Remember the golden rule:
"It's common courtesy"
When interacting with people who have a print disability, remember to always think of the person before the disability.
Talk directly to the person, determine what he or she wants, and how best to deliver it by consulting with the person. This may sound very simple, and it is. Appropriate interaction is common courtesy and common sense.
Do's and don'ts when interacting with people with print disabilities
- do not question the person's disability. Disabilities are often invisible.
- don't regard the use of a mobility aid such as a wheelchair or a guide dog as a tragedy. Such aids give people the freedom to move about independently.
don't be offended by a lack of response or unconventional behaviour. (For example, common visual cues such as eye contact and nods
don't work with vision impaired people.)
- use words like "look" and "see"; they are part of
everyone's vocabulary. Otherwise both you and the person who is vision impaired will feel awkward.

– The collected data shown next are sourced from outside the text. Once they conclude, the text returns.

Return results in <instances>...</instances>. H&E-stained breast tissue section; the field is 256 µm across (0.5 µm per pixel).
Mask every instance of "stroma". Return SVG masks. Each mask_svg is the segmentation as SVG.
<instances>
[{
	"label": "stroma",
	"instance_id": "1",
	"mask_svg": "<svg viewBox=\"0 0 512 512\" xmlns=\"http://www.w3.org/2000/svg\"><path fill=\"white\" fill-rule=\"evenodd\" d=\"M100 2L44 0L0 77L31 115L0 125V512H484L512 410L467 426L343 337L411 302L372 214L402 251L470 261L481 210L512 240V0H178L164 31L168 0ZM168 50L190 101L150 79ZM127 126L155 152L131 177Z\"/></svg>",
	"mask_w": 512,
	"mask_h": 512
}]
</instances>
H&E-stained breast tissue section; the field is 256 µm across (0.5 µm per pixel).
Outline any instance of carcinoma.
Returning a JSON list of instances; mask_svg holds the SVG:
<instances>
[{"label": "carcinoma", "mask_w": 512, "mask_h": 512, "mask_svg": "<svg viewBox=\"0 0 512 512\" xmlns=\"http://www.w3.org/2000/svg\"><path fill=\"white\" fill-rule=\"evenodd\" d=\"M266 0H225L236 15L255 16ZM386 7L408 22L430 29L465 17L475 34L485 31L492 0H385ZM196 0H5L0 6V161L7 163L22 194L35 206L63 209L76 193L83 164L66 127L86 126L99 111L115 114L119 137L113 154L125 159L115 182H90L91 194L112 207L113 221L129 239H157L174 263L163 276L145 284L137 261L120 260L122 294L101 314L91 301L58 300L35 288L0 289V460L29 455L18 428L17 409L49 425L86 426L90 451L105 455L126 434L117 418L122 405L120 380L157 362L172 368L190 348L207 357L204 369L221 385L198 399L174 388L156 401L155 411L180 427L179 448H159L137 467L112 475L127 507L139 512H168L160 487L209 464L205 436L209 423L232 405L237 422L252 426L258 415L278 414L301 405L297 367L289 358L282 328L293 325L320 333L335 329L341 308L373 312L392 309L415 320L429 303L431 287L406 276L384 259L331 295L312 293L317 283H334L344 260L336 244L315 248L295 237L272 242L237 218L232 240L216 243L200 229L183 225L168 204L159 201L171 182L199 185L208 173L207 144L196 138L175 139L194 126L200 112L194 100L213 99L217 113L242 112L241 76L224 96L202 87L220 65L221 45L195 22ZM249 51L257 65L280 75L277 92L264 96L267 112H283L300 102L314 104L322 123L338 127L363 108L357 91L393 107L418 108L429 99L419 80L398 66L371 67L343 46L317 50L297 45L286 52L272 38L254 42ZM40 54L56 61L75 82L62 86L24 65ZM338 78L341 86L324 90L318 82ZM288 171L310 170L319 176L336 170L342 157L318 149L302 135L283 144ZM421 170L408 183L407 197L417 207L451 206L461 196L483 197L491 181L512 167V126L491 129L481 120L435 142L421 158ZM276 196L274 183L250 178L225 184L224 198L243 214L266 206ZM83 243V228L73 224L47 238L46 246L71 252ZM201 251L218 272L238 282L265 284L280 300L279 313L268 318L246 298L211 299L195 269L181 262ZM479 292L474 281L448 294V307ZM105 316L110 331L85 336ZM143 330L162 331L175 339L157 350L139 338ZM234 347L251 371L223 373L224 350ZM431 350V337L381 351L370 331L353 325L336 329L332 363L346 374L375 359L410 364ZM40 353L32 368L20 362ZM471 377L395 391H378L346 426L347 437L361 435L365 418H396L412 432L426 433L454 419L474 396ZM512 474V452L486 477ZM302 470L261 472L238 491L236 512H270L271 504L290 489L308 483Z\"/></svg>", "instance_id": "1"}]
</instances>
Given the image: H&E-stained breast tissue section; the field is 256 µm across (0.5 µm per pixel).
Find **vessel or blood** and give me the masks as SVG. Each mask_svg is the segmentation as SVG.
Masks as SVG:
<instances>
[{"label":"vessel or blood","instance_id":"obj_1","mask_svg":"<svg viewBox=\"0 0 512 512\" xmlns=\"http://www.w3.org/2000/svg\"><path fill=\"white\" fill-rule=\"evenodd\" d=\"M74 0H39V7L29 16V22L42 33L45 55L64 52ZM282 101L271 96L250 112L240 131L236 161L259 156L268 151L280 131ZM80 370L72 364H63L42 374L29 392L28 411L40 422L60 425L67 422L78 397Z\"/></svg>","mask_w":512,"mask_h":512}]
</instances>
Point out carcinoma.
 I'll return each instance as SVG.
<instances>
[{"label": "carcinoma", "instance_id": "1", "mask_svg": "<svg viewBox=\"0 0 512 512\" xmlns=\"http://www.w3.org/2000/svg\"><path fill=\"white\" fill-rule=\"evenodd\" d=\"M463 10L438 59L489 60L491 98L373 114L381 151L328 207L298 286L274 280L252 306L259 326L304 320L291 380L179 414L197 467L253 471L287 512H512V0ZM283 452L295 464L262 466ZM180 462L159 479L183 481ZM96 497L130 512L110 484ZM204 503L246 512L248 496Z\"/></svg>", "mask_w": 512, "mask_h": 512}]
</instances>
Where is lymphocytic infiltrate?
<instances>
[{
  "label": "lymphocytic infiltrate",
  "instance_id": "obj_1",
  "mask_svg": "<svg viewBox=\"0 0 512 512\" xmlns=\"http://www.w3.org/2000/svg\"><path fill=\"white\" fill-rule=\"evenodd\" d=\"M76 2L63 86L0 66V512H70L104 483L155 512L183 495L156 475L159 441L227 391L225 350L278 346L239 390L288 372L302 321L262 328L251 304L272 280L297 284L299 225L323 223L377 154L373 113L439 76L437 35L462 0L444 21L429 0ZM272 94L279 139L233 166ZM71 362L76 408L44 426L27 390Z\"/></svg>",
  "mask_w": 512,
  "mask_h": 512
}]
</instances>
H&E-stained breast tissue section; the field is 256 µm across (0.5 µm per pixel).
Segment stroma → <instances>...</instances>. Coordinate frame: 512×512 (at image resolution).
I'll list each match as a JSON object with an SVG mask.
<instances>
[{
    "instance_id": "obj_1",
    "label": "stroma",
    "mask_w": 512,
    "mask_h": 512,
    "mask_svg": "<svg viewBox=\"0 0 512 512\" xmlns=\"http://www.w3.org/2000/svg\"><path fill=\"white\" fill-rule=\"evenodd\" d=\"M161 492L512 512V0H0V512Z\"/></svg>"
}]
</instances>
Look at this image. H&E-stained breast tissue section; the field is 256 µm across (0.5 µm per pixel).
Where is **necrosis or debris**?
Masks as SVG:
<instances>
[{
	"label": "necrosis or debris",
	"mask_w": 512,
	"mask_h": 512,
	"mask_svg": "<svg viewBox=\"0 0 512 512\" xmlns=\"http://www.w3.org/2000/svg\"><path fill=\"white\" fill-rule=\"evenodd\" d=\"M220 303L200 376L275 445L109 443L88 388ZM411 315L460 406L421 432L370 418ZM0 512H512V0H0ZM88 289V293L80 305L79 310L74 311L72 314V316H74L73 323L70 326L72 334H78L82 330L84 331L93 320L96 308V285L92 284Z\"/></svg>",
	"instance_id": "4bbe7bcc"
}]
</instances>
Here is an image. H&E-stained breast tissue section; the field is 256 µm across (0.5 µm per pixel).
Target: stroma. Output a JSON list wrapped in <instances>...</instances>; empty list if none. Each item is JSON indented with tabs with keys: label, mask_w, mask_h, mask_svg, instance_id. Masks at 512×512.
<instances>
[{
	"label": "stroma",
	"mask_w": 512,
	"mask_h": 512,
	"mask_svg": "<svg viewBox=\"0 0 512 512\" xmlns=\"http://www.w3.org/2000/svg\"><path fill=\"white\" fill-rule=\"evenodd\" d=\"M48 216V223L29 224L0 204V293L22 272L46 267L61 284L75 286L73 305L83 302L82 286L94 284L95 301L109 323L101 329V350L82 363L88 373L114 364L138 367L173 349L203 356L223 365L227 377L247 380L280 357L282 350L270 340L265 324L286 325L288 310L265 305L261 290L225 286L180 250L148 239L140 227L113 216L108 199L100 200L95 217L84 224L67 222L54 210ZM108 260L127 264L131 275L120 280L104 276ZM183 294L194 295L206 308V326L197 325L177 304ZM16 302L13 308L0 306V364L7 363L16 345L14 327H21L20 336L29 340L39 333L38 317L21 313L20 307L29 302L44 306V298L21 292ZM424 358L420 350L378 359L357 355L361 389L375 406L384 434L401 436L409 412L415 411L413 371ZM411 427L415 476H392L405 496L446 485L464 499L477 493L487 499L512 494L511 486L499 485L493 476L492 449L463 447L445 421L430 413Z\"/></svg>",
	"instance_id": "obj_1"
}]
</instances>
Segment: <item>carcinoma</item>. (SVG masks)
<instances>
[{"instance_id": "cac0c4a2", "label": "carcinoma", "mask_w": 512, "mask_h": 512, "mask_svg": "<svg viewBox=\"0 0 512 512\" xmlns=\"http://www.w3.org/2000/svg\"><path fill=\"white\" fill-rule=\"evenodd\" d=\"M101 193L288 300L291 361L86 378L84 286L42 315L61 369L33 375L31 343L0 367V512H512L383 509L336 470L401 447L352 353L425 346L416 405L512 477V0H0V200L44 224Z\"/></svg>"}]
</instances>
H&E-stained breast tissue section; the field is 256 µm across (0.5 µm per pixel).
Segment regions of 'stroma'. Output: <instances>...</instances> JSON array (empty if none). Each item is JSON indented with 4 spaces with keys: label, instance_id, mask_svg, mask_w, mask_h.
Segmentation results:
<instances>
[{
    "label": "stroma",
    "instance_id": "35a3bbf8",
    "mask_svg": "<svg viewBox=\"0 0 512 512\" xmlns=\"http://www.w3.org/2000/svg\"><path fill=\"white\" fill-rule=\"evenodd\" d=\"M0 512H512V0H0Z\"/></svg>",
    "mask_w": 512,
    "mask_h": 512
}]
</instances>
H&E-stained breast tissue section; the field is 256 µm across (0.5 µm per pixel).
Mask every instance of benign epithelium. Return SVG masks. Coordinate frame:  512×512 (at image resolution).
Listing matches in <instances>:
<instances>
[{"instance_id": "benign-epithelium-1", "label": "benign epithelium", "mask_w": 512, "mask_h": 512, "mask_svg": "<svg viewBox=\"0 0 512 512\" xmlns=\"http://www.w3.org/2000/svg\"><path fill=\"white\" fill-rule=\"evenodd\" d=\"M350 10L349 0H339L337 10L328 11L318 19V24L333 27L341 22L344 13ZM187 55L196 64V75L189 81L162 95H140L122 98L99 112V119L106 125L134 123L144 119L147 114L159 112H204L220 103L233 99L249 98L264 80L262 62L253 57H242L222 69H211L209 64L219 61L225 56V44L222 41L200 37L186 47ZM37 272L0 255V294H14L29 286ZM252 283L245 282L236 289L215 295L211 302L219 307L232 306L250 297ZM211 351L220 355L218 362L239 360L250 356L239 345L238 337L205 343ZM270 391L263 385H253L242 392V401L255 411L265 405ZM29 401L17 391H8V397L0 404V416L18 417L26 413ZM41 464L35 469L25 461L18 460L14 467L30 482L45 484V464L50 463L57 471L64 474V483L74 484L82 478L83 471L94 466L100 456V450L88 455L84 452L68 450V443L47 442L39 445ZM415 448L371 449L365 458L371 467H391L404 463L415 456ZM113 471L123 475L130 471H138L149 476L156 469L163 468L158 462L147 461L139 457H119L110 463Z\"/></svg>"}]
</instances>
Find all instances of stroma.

- ask people who are vision impaired what they want or need. Do not direct questions through their companion.
- be aware that the person who is vision impaired will be disadvantaged without knowing what is going on in the surrounding environment. Therefore, talk about what is happening.
- use ordinary language when directing or describing and be specific. Do not point, or say
"over there". Direct people who are vision impaired to their left and right, not yours.
- identify yourself and ask "May I help you?" Don't assume help is needed.
- wherever possible, address people who are vision impaired by name so they know you are speaking to them.
- do not walk away from a person who is vision impaired without indicating that you are doing so.
- when asked to act as a guide, offer your elbow and let the vision impaired person follow you. Do not grab arms or push people. Allow them to hold on and follow you.
- do not pet, play with or feed guide dogs. Always ask permission of the owner before interacting with an animal.
- consider making a tactile map. The Royal Victorian Institute for the Blind can provide these at low cost.
- offer individual orientation tours.
- keep pathways clear of objects.
- don't leave doors ajar. Keep them fully open or fully closed.
- put chairs back where they belong.
- describe the surroundings and obstacles in a person's pathway. Remember to look up as well as down.
- in dangerous situations say "stop" rather than "look
- if people who are vision impaired extend their hands to shake, do so.
- when seating people who are vision impaired, put their hands on the back of the chair, allowing them to seat themselves.
- use large print signage with strong colour contrast. This will benefit all visitors.
- offer to read written information for a person with a visual impairment, when appropriate.